Date: 2025-02-15 17:15
Tags: this-web-server, just-tell-the-computer-what-you-want-it-to-do

In the last few years there's been a movement back towards static HTML sites, as a reaction to the extremely bloated websites with 2MB of minified Javascript on every page, and that's cool. There are advantages of static sites - they can be hosted anywhere, even file://. And they guarantee that every request can be served quickly. There's been a proliferation of static site generators such as Hugo and others.

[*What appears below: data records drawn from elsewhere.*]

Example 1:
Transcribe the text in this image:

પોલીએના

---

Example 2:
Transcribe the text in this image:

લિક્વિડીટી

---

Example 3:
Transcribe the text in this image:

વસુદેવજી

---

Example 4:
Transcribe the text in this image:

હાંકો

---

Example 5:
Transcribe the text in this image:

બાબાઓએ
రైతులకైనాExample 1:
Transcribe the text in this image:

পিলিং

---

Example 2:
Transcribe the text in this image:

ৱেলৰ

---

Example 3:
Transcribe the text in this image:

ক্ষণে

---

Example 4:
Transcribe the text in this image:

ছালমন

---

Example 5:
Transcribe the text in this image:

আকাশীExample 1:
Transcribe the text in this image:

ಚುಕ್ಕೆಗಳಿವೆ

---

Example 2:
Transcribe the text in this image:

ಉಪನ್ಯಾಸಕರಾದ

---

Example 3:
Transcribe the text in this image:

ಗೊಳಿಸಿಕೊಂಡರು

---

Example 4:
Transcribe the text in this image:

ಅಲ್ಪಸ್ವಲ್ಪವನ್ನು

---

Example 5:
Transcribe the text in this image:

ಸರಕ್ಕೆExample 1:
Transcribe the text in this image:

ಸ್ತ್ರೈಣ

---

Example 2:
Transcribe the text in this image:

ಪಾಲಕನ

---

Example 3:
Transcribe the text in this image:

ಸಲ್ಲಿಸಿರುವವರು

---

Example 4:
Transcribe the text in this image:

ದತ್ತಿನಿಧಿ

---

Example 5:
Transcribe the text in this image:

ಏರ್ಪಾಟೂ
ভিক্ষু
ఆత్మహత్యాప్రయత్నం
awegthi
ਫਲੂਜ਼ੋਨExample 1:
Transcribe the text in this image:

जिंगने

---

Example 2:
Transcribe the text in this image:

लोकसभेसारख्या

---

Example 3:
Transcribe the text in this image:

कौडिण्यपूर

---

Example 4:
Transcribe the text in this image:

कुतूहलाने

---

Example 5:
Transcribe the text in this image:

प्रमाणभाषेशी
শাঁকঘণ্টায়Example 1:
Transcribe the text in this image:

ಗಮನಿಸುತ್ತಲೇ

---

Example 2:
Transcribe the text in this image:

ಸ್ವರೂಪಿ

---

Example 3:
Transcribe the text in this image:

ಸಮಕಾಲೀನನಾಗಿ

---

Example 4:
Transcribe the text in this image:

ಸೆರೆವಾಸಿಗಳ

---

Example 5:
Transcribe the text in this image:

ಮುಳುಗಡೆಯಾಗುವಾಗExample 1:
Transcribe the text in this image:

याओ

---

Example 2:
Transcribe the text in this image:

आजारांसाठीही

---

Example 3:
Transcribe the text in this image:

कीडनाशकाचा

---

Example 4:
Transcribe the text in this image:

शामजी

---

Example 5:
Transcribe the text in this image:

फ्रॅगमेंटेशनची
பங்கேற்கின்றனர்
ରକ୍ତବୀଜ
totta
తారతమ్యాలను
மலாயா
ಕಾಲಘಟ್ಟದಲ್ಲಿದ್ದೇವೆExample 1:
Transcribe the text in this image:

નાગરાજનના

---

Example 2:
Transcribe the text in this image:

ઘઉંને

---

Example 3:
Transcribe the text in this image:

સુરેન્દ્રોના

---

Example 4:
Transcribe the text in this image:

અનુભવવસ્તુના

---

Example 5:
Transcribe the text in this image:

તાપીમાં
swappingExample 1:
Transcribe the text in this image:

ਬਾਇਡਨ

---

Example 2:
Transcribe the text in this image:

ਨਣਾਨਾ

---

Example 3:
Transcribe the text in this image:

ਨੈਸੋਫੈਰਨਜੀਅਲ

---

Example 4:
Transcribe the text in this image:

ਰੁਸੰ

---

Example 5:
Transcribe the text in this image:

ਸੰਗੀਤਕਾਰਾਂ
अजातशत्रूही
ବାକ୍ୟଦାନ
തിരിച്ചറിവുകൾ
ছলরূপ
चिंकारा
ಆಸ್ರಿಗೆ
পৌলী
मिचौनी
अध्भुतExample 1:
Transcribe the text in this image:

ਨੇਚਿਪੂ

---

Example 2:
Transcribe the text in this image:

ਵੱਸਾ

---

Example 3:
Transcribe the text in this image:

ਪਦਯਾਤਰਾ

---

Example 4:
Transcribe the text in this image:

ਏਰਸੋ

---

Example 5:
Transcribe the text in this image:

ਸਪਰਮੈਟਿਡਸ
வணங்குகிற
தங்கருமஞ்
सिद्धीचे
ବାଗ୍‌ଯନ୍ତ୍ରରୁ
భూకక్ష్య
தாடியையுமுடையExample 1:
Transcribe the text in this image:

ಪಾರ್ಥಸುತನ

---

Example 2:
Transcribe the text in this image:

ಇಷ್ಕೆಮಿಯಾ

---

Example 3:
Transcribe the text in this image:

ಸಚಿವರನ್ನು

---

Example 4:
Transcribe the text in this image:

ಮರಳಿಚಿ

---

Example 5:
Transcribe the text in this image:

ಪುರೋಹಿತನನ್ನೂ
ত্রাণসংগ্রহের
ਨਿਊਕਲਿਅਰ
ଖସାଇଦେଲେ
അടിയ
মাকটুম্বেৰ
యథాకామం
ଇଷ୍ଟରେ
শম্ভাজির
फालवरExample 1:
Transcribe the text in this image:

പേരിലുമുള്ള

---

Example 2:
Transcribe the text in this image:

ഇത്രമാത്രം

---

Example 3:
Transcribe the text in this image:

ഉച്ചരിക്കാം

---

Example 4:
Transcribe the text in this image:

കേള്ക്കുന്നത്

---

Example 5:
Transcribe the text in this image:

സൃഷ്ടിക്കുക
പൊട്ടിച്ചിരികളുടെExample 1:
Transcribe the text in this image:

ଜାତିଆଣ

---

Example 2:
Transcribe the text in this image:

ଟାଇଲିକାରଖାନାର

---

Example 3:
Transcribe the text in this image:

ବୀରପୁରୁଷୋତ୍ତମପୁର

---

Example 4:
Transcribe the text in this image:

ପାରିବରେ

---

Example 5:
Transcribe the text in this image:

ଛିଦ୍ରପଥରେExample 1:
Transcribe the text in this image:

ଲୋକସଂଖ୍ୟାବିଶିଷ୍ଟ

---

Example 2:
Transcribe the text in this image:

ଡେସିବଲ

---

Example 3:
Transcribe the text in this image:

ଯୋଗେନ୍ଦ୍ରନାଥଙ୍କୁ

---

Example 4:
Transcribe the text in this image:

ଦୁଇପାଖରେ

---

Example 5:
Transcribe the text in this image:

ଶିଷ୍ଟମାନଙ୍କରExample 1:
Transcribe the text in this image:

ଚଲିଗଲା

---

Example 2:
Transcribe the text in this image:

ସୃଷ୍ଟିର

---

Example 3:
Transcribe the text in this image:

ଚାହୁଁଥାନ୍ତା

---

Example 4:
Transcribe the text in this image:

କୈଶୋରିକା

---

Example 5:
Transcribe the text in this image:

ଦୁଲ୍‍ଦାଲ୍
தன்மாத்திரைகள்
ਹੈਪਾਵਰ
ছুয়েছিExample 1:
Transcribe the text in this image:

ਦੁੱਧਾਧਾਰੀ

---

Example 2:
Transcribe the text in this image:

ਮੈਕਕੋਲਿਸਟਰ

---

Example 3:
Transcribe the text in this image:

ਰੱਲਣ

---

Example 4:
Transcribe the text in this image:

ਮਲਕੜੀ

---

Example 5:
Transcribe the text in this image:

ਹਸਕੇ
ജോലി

But I've also seen them viewed as the fundamental layer, a lower layer on top of which everything else sits, like the Internet equivalent of assembly code. This is not actually the case. The web is built on a request-response paradigm, and the request goes to your server, and your server can generate the response any way you want it to. Indeed, a basic strategy is to just look for a file with the name mentioned in the request. It's not the only strategy. The server is already running code to service the request, and if your web server is anything more than incredibly basic, it gives you the opportunity to insert your own code into the pipeline. Sometimes it's via connecting to a separate daemon process, sometimes it's via launching a program from disk when the program file is requested, sometimes it's via dynamically loading a library into the web server process, and sometimes it's via a scripting language embedded in the web server process. Even python3 -m http.server has a limited ability to run CGI scripts. Extension mechanisms aren't the same in all web servers, so look up what's supported by yours.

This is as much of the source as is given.